Ayant assuré la sécurité économique de sa famille, avec l’accord de son épouse que Nicolas considérera comme la première des grâces que lui donnera le Seigneur, il s’en va vers l’Allemagne, bien décidé à ne jamais revenir.
Mais avant de passer la frontière, les conseils d’un habitant ainsi qu’un songe le conduisent à revenir et à s’installer dans la forêt près de chez lui.
Quelque soit l’endroit où frère Nicolas a fini par se poser, il a laissé les êtres et les biens qui lui assuraient affection et sécurité, pour être tout donné.
Aller au coeur de soi et de la vie
Ce qui ressemble fort au mouvement opéré par l’envoyé de Dieu Sauveur : ne gardant rien pour lui, il est sorti de Dieu pour descendre sur terre et nous rejoindre au plus bas de notre condition humaine, dans le service du prochain et le don de sa vie.
Une telle désappropriation en vue d’un don de soi par amour, ne nous invite-t-elle pas à un esprit de détachement par rapport à tout ce qui est extérieur à nous, afin d’être libres pour aller au cœur de soi et de la vie, afin d’avoir du cœur envers les autres et vis-à-vis de Dieu ?
Nicolas de Flüe mène donc une vie d’ermite à quelques pas de son village et de sa famille : retiré de la vie économique et sociale, il n’a plus rien et ne joue plus aucun rôle dans la société, il vit à l’écart en dehors du monde.
Mais le monde vient à lui : de près et de loin, gens du peuple comme dirigeants, on vient le trouver pour se confier et lui demander conseil. Et tous trouvent en frère Nicolas un accueil cordial, une oreille attentive, de la compassion, des paroles qui ne disent pas ce qu’il faut faire mais qui encouragent et donnent confiance, et un message qui indique le chemin de la paix.
le Christ Parole de Dieu, pain partagé pour la vie du monde
Et voilà qu’un jour se répand la rumeur : Nicolas ne mange rien, ne se nourrissant que du pain partagé Corps du Christ qu’il reçoit dans l’eucharistie. Après vérification, il s’avère qu’effectivement aucune nourriture ne parvient à l’ermitage. Interrogé sur ce phénomène inexplicable, celui que tous considèrent comme un saint ne dira rien de plus que ceci : Dieu le veut ainsi … Dieu seul sait !
Ainsi le Seigneur Jésus suffisait-il à nourrir frère Nicolas : le Christ Parole de Dieu, pain partagé pour la vie du monde, présence de Dieu dans le service du prochain et en quiconque se trouve dans le besoin.

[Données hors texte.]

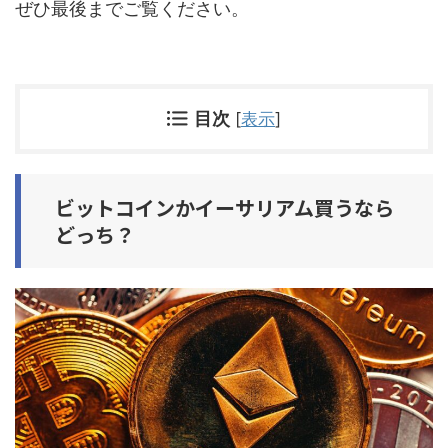
ぜひ最後までご覧ください。
目次
[
表示
]
ビットコインかイーサリアム買うなら
どっち？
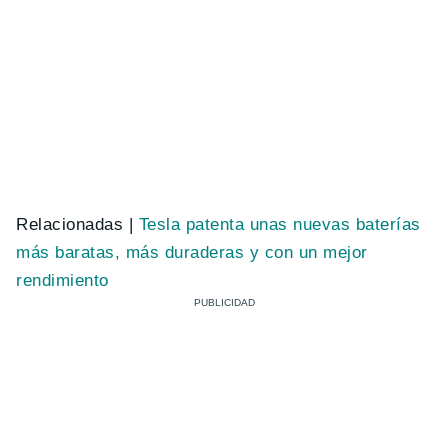
Relacionadas |
Tesla patenta unas nuevas baterías
más baratas, más duraderas y con un mejor
rendimiento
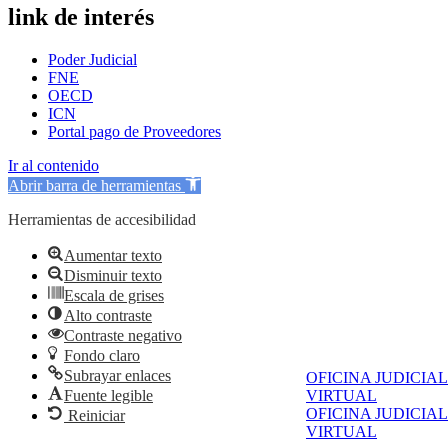
link de interés
Poder Judicial
FNE
OECD
ICN
Portal pago de Proveedores
Ir al contenido
Abrir barra de herramientas
Herramientas de accesibilidad
Aumentar texto
Disminuir texto
Escala de grises
Alto contraste
Contraste negativo
Fondo claro
Subrayar enlaces
OFICINA JUDICIAL
Fuente legible
VIRTUAL
OFICINA JUDICIAL
Reiniciar
VIRTUAL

Un peu comme Jésus qui, assis au bord du puits, déclare à ses disciples : Ma nourriture, c’est de faire la volonté de celui qui m’a envoyé, et d’accomplir son œuvre (Jean 4,34).
Si frère Nicolas a été nourrissant pour les gens et a partagé à tout le pays le pain qui fait grandir la paix, c’est parce qu’il s’est nourri dans les profondeurs de son être, c’est parce que le Christ l’a totalement nourri.

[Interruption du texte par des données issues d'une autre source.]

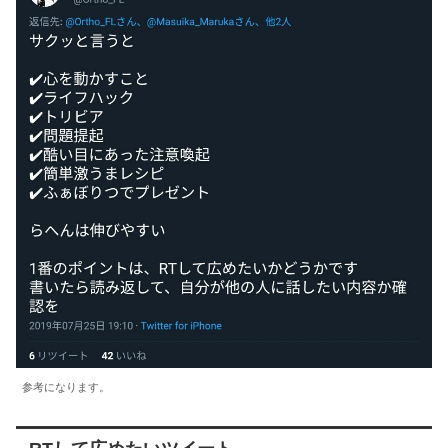
参考になります。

Alors, sans vouloir l’imiter par des jeûnes interminables, n’aurions-nous pas à entendre là un appel à aller nous alimenter à ce qui est capable de nourrir véritablement notre existence : aller au cœur et au Christ pour y trouver la force et la paix qui nous permettront de tenir bon dans une existence qui nous épuise et nous éclate. À chacun à trouver ce qui peut nourrir son être profond, ses liens avec les autres et sa vie spirituelle.
Aller à la source
À ce moment-là, sans partir à l’autre bout du monde pour sauver l’humanité mais en menant une existence différente là où nous nous trouvons, je suis certain que nous serons nourrissants pour nos proches et que notre manière d’être sera facteur de paix.
Etant allés à la source, nous deviendrons nous-mêmes un peu source de vie pour les autres. Ainsi, à travers nous, les rayons lumineux de l’amour d’un Dieu Père, Fils et Esprit, pourront atteindre les hommes d’aujourd’hui.

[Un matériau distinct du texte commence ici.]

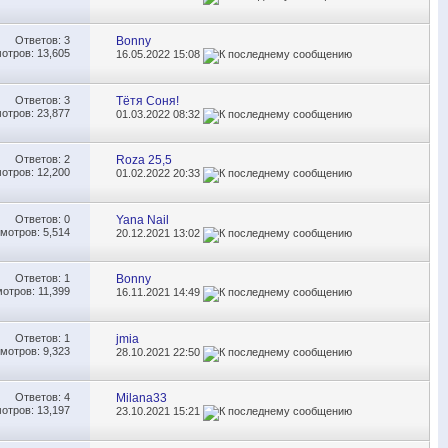
Ответов:
3
Bonny
отров: 13,605
16.05.2022
15:08
Ответов:
3
Тётя Соня!
отров: 23,877
01.03.2022
08:32
Ответов:
2
Roza 25,5
отров: 12,200
01.02.2022
20:33
Ответов:
0
Yana Nail
мотров: 5,514
20.12.2021
13:02
Ответов:
1
Bonny
отров: 11,399
16.11.2021
14:49
Ответов:
1
jmia
мотров: 9,323
28.10.2021
22:50
Ответов:
4
Milana33
отров: 13,197
23.10.2021
15:21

J’espère que mon ami François, qui n’a pas pu aller en pèlerinage à Flüeli-Ranft, nous écoute ce matin. En tout cas je souhaite qu’il puisse découvrir notre frère Nicolas et les chemins que ce saint helvétique nous ouvre pour que nous puissions mener une existence heureuse et paisible alors que nous sommes sous pression et overbookés.
Laissons Nicolas nous conduire au cœur, y découvrir le cœur de Dieu, et avoir du cœur pour les autres.